[Document passage]
☆ ☆ ☆
Moroccan Couscous Salad (inspired by Veg Every Day, HFW)
Place 40g couscous, 10g raisins, 1/8tsp each cinnamon, cumin and coriander (or to taste) and 45g drained weight chickpeas in a bowl. Pour over 60g boiling water and leave to stand for 5 minutes (or follow the instructions on your packet of couscous – this is what mine said). Add 1 chopped large tomato, a good squeeze of lemon juice and chopped parsley along with salt and pepper. Mix well to combine, then serve.

A quick and easy (vegan) lunch. I quite liked the combination of spices (I’m certain that I used to hate cumin, perhaps I’m becoming accustomed to it very gradually) and the tomato added a nice freshness. I don’t think I like parsley at all, which is such a pity because it makes the salad look so pretty! Chickpeas are fairly neutral but my favourite part was definitely the raisins. Which probably goes to show I have an irredeemably sweet tooth!
☆ ☆ ☆
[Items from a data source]
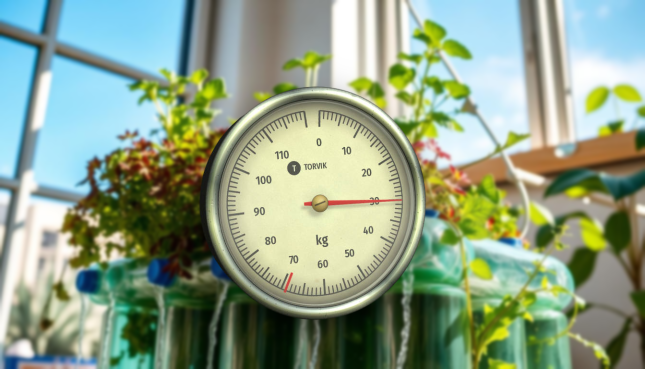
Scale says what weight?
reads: 30 kg
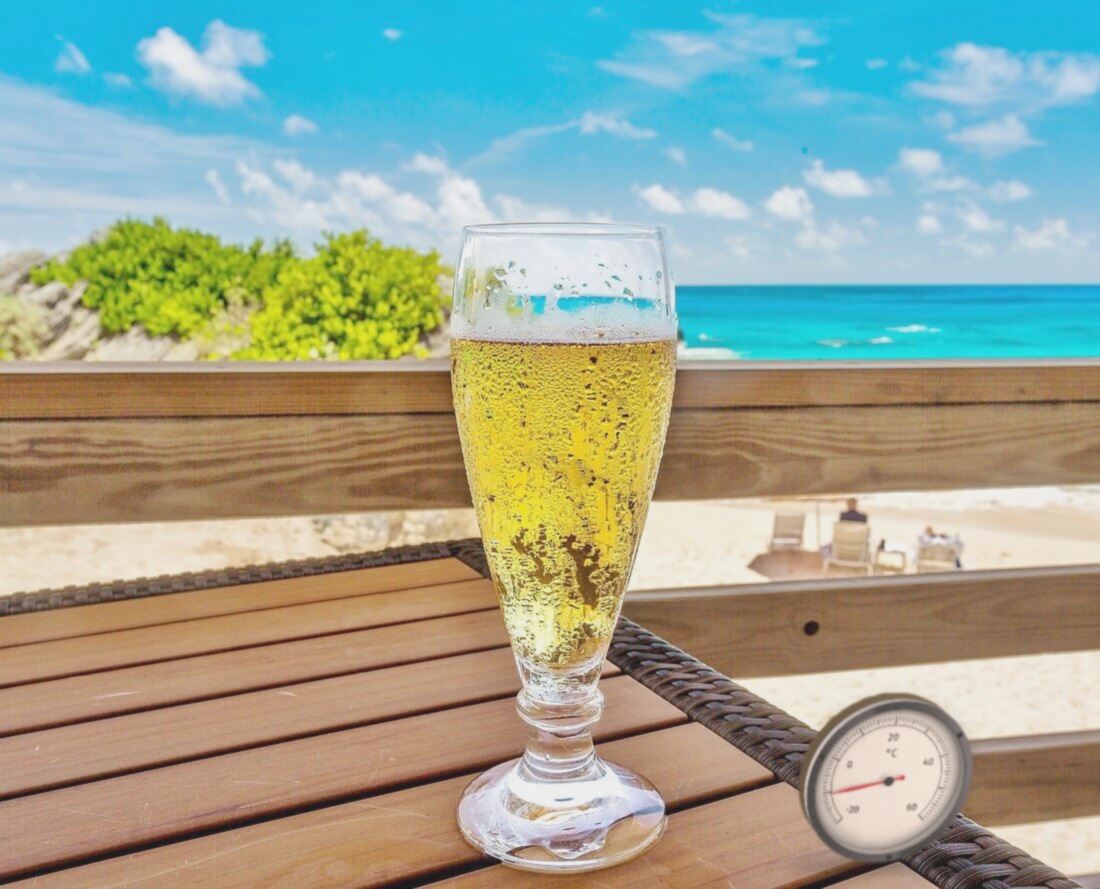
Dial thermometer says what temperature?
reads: -10 °C
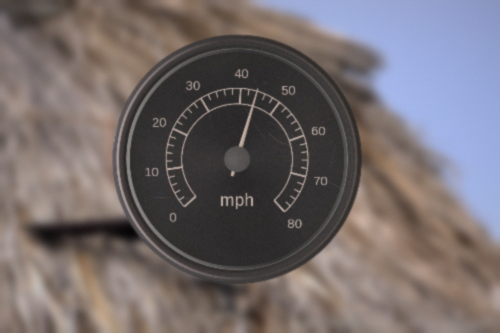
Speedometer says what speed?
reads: 44 mph
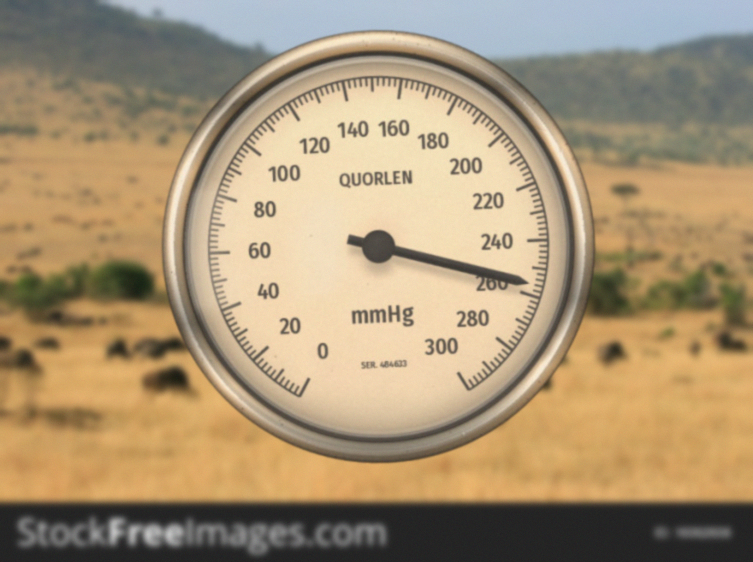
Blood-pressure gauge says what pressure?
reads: 256 mmHg
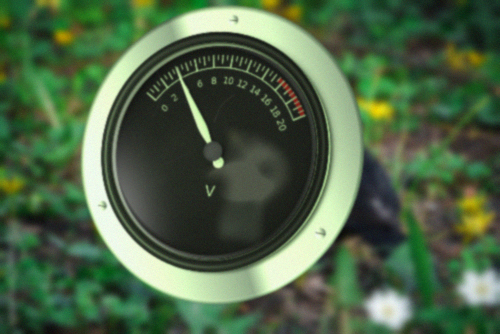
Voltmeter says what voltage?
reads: 4 V
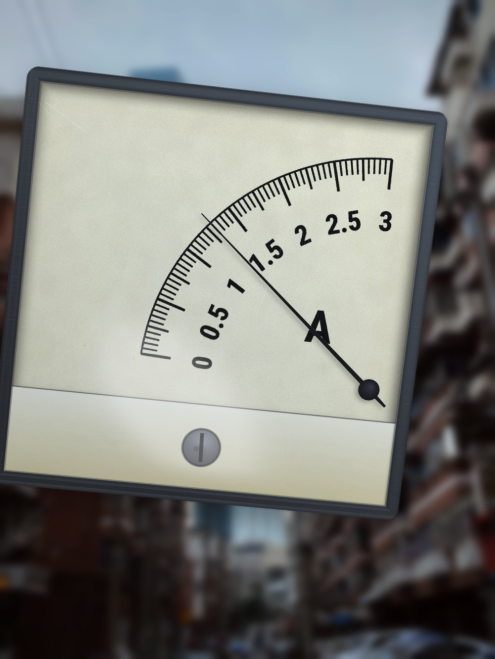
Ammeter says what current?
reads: 1.3 A
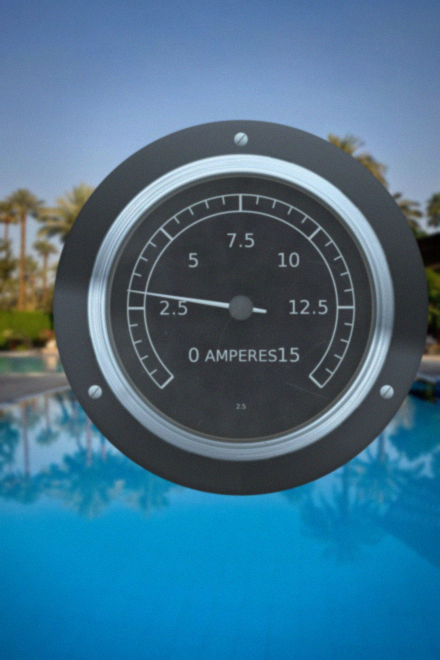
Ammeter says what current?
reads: 3 A
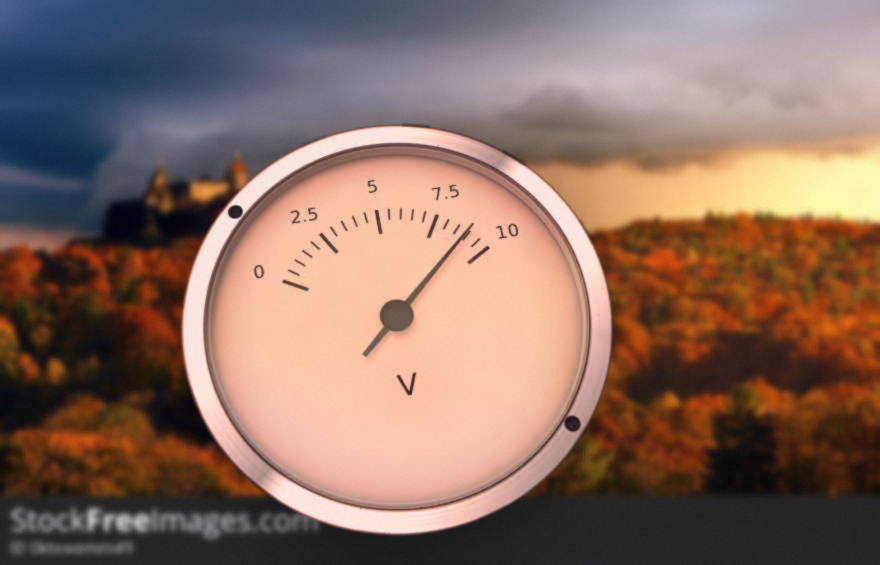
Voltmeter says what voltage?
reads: 9 V
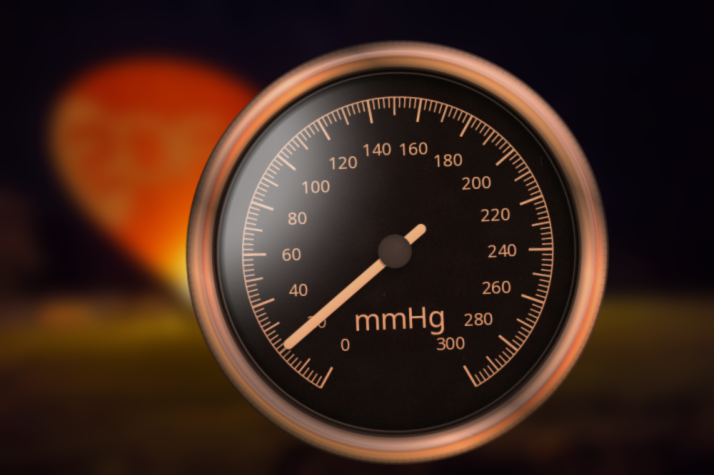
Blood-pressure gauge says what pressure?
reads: 20 mmHg
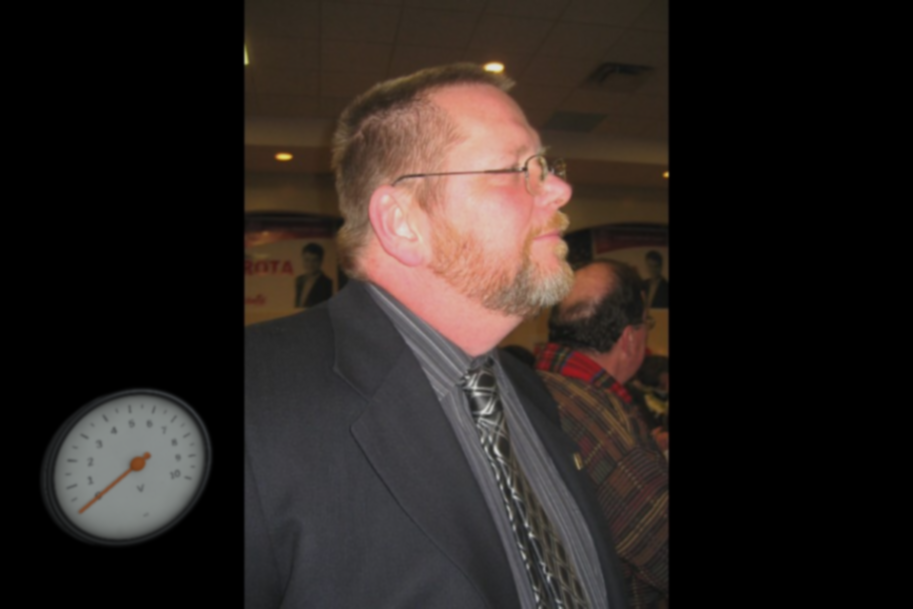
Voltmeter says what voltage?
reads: 0 V
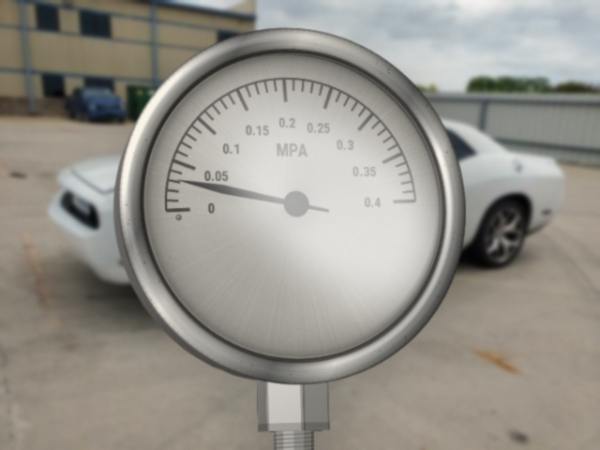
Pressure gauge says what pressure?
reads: 0.03 MPa
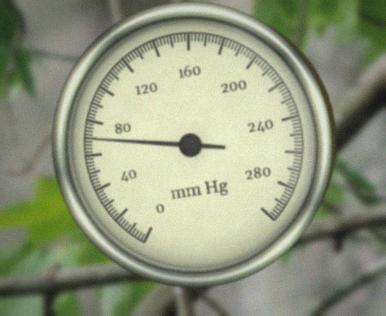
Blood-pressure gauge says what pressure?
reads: 70 mmHg
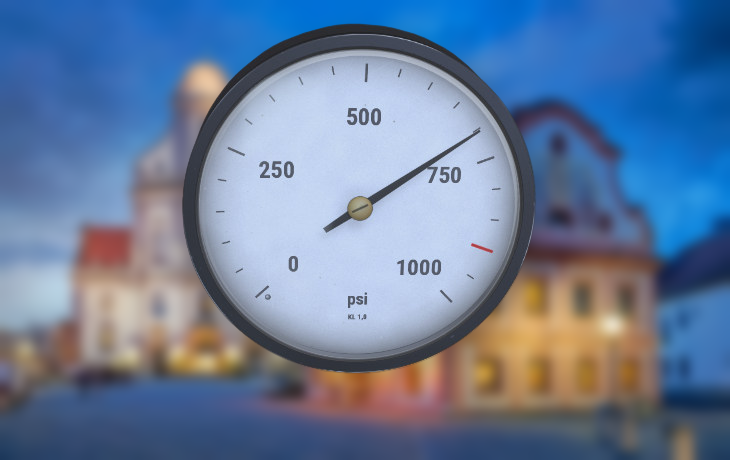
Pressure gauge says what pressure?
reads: 700 psi
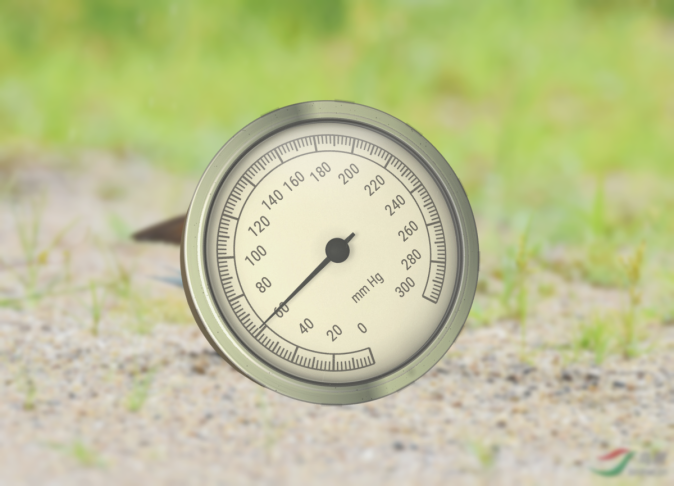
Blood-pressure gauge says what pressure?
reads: 62 mmHg
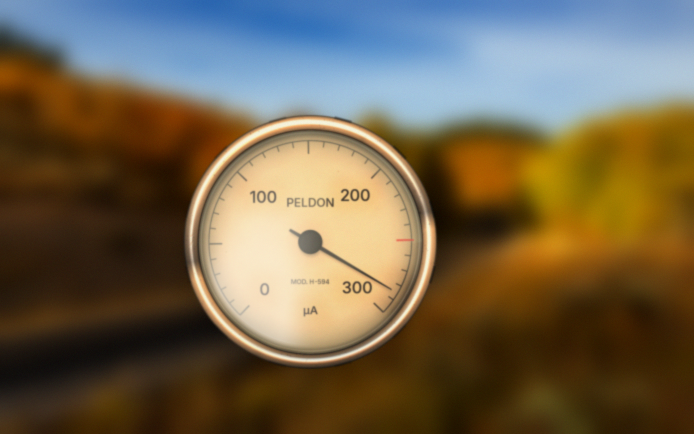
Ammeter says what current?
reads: 285 µA
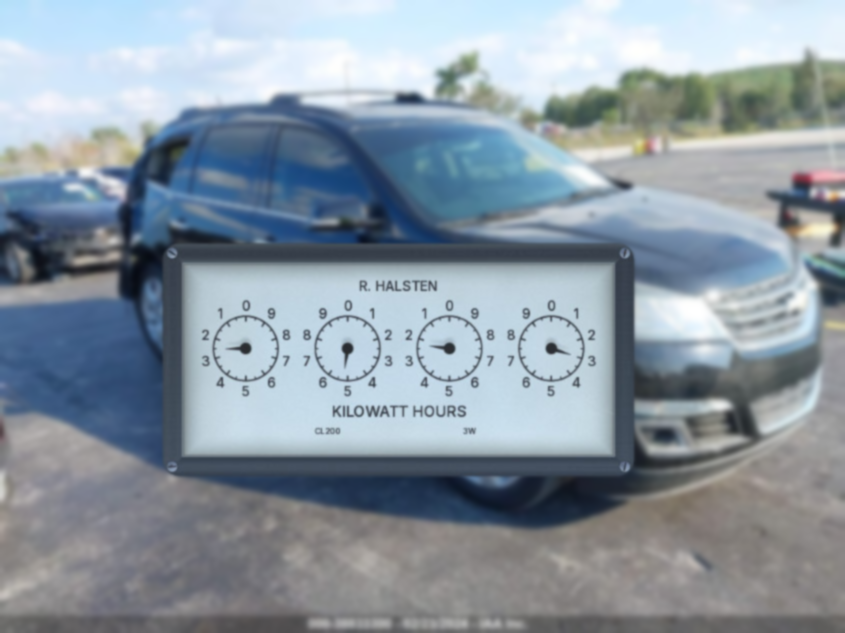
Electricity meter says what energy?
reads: 2523 kWh
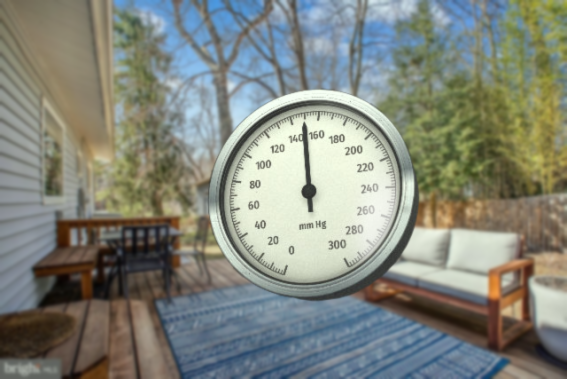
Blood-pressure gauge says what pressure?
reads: 150 mmHg
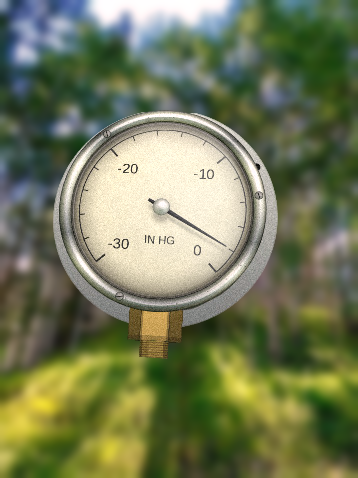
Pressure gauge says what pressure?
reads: -2 inHg
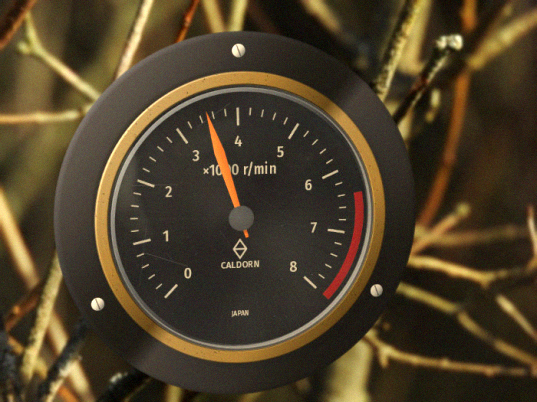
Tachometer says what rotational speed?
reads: 3500 rpm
☆ ☆ ☆
[Tasks]
A. Could you rewrite the paragraph of the couscous salad post that begins "Place 40g couscous" as a short numbered list of steps, keeping its quantities and timings?
B. Can you write the next paragraph of the couscous salad post, carrying on after its final sentence?
This listing stands apart from the couscous salad post and is separate material.

[Responses]
A.
1. Put 40g couscous, 10g raisins, 45g drained chickpeas and 1/8 tsp each of cinnamon, cumin and coriander (or to taste) in a bowl.
2. Pour over 60g boiling water and let stand for 5 minutes, or as the couscous packet directs.
3. Add 1 chopped large tomato, a good squeeze of lemon juice, chopped parsley, salt and pepper.
4. Mix well and serve.

B.
I can see this being really adaptable. Next time I’d drop the parsley or at least use less of it and leave it in bigger chunks so I could pick it out if I still didn’t like it (I’m such a child sometimes) but I think roasted peppers would go well and perhaps preserved lemon as well to stick with the Moroccan theme. Perhaps I could try adding mint rather than parsley and see if I preferred that!

lavenderandlovage_cooking2I think this salad is suitable for a couple of blog challenges this month…. Cooking with herbs at Lavender and Lovage. The theme is garlic/chives for May and June but any herbs are welcome so I hope this recipe will be accepted! Also No Croutons Required hosted alternately by Jac of Tinned Tomatoes and Lisa of Lisa’s Kitchen. Jac is hosting for June.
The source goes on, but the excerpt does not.